Under 18 U.S.C. § 3583(g), a district court may revoke a defendant’s supervised release and impose a term of imprisonment when the defendant is found to have been in possession of a controlled substance. See United States v. Jackson, 70 F.3d 874, 877 (6th Cir.1995) (holding that § 3583(g) mandates termination of supervised release when defendant is found to be in possession of a controlled substance); United States v. Hancox, 49 F.3d 223, 224-25 (6th Cir.1995) (holding that failing a drug test constitutes “possession”). In reviewing the district court's imposition of a new sentence upon such *269revocation, we consider the following factors: (1) whether the sentencing court considered the policy statements in the guidelines; (2) whether the sentencing court considered the relevant statutory factors; and (3) whether the sentence imposed exceeds the statutory maximum.
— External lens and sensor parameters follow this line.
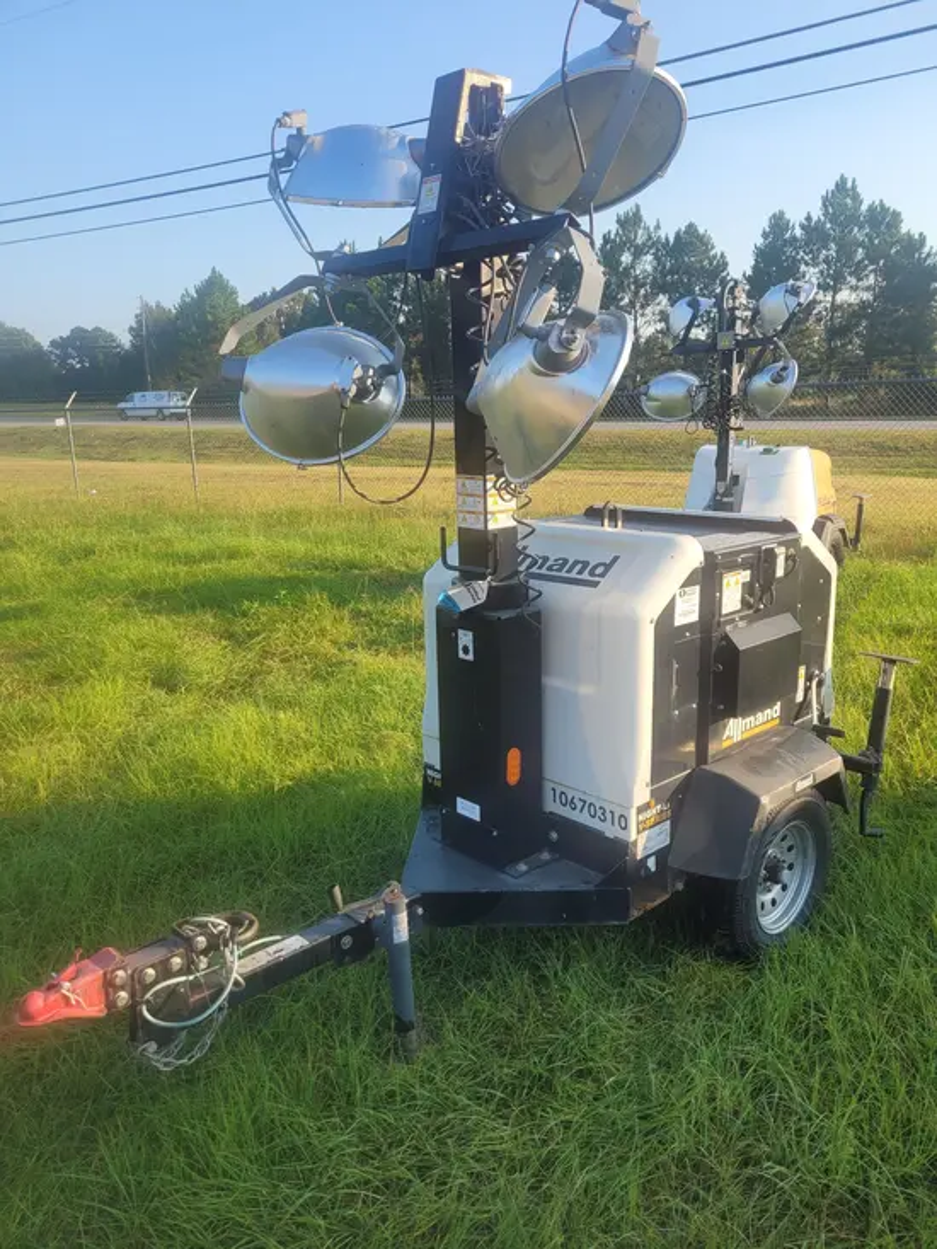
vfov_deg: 67.3
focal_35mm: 26
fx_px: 938
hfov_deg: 53.1
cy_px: 624
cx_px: 468
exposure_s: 1/740
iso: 40
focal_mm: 5.4
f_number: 1.8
See McClellan, 164 F.3d at 309-10.
First, with regard to the policy statements contained in the federal sentencing guidelines, we consistently have held that those policy statements are merely advisory and that a court need only consider them prior to imposing a sentence upon revocation of supervised release. See id. (citing West, 59 F.3d at 33). Here, the policy statements in Chapter Seven of the guidelines recommend a sentencing range of eight to fourteen months for an individual with Offet’s violation category and criminal history. See U.S.S.G. § 7B1.4. The following exchange took place during Offet’s supervised release hearing:
The Court: What are the options as you understand them?
[Gov’t]: As I understand them, you have the options of whether to find him in violation, send him back for — I believe it is eight to fourteen months as stated in the report, or you may continue him on supervised release and go from there. Those are the two options I see.
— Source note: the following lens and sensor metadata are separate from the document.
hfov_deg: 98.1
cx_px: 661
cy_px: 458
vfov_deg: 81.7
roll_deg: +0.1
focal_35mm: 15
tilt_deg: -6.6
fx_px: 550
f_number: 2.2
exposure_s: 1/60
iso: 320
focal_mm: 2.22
The Court: But the period would be eight to fourteen months if I were to revoke?
[Gov’t]: Well, as a guideline it’s eight to fourteen months. You could go up to two years.
The Court: Or I could go less?
[Gov’t]: Absolutely.
Thus, the district court clearly was aware of the recommended sentencing range, and we recognize that it was enough for the court to have considered and rejected a sentence within that range.
Second, with regard to the relevant statutory factors, 18 U.S.C. § 3553 requires the sentencing court to consider the following factors prior to sentencing: (1) the nature and circumstances of the offense; (2) the need to deter criminal conduct, to protect the public, and to provide the defendant with appropriate treatment; and (3) avoidance of unwarranted disparities. See 18 U.S.C. § 3553; Webb, 30 F.3d at 689 n. 2. We recognize that the sentencing court need not “engage in a ritualistic incantation to establish consideration of a legal issue” on the record so long as it sets forth some reason for its sentence. See McClellan, 164 F.3d at 310 (internal quotation marks and citation omitted). Here, the district court considered the nature and circumstances of the offense, as well as the need to deter criminal conduct and to protect the public. The district court reviewed Offet’s criminal history, noting in particular the young age at which he began his criminal career, the great number of crimes he committed, and several fortunate instances of judicial leniency. The court further noted that Offet “didn’t help [him]self a whole lot by not showing up in court” for the originally scheduled hearing.
Finally, it is undisputed that Offet’s sentence did not exceed the statutory maximum of twenty-four months. See 18 U.S.C. § 3583(e)(3). In light of the factors set forth above, we hold that it was not plainly unreasonable for the district court to sentence Offet to twenty-four months’ imprisonment.
III. CONCLUSION
Accordingly, we AFFIRM the judgment of the district court.